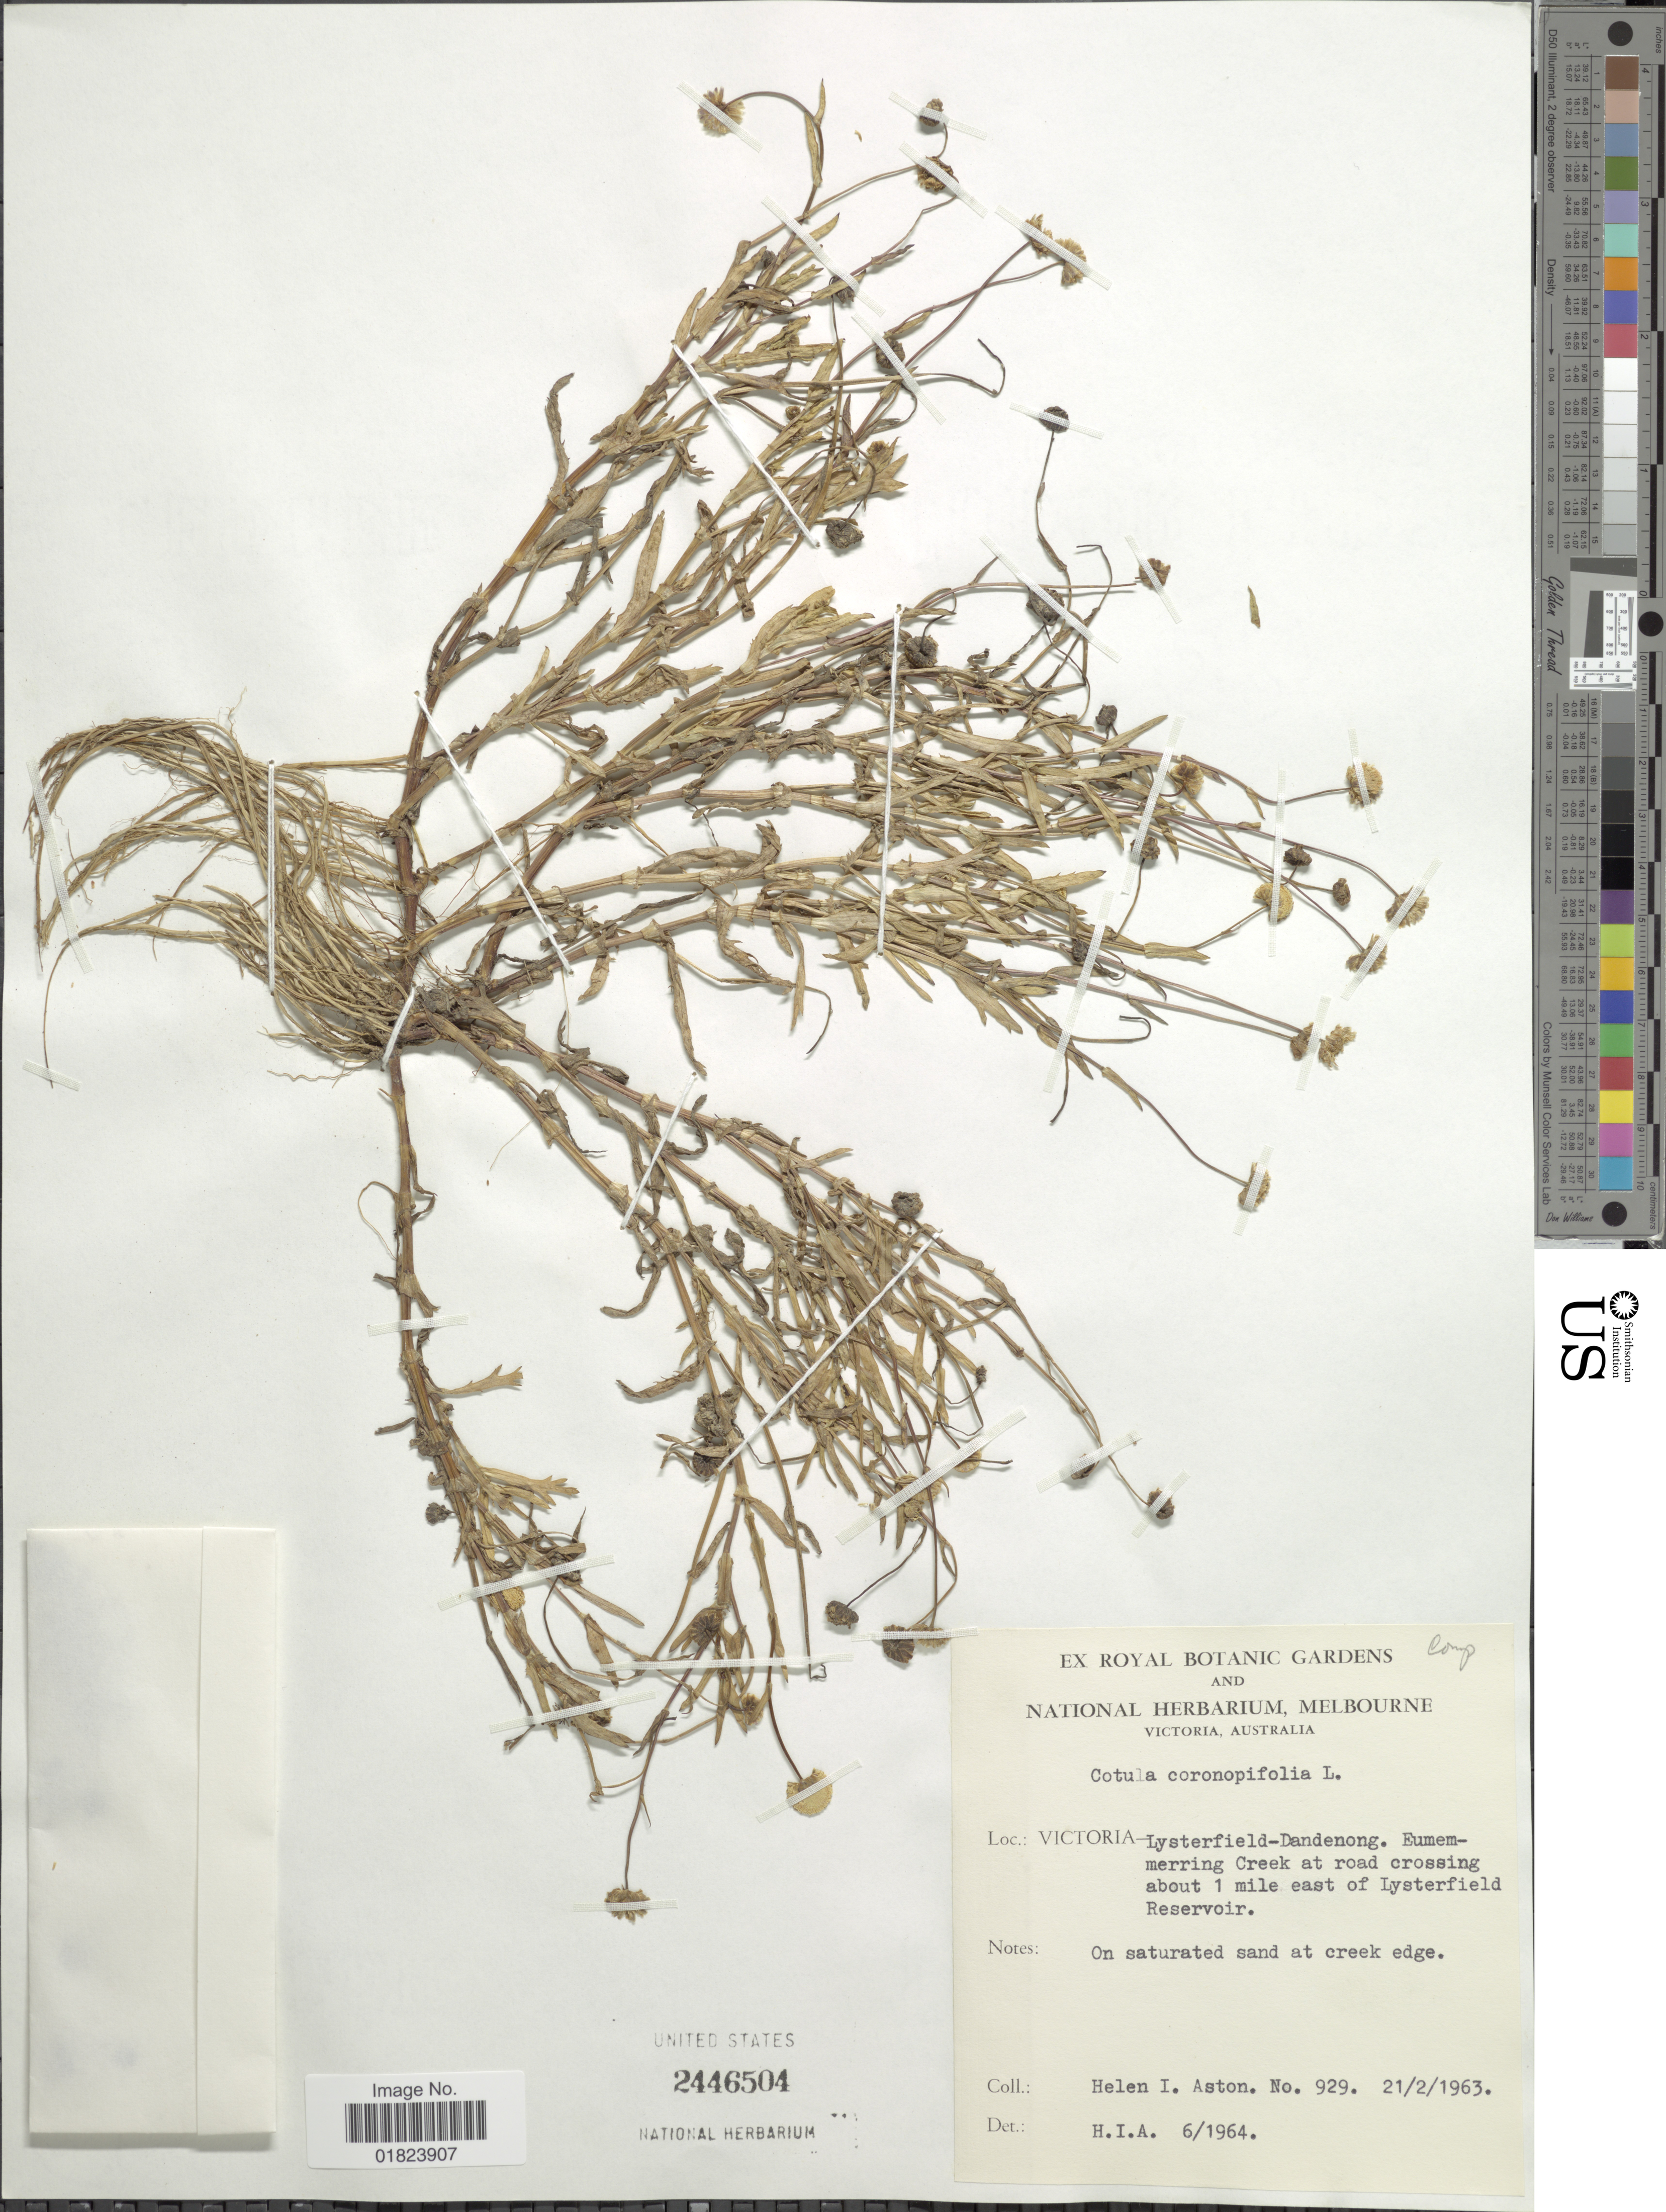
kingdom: Plantae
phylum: Tracheophyta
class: Magnoliopsida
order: Asterales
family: Asteraceae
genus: Cotula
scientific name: Cotula coronopifolia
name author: L.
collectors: H. I. Aston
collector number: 929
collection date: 1963-02-21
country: Australia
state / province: Victoria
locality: Victoria-Lysterfield-Dandenong, Eumemmerring Creek at road crossing about 1 mile east of Lysterfield Reservoir, on saturated sand at creek edge.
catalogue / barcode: US 2446504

=====

▶ _Aim of the exercise_
Write out every line of the data above word for word, and leave out any pictures.

▶ _Right answer_
kingdom: Plantae
phylum: Tracheophyta
class: Magnoliopsida
order: Asterales
family: Asteraceae
genus: Cotula
scientific name: Cotula coronopifolia
name author: L.
collectors: H. I. Aston
collector number: 929
collection date: 1963-02-21
country: Australia
state / province: Victoria
locality: Victoria-Lysterfield-Dandenong, Eumemmerring Creek at road crossing about 1 mile east of Lysterfield Reservoir, on saturated sand at creek edge.
catalogue / barcode: US 2446504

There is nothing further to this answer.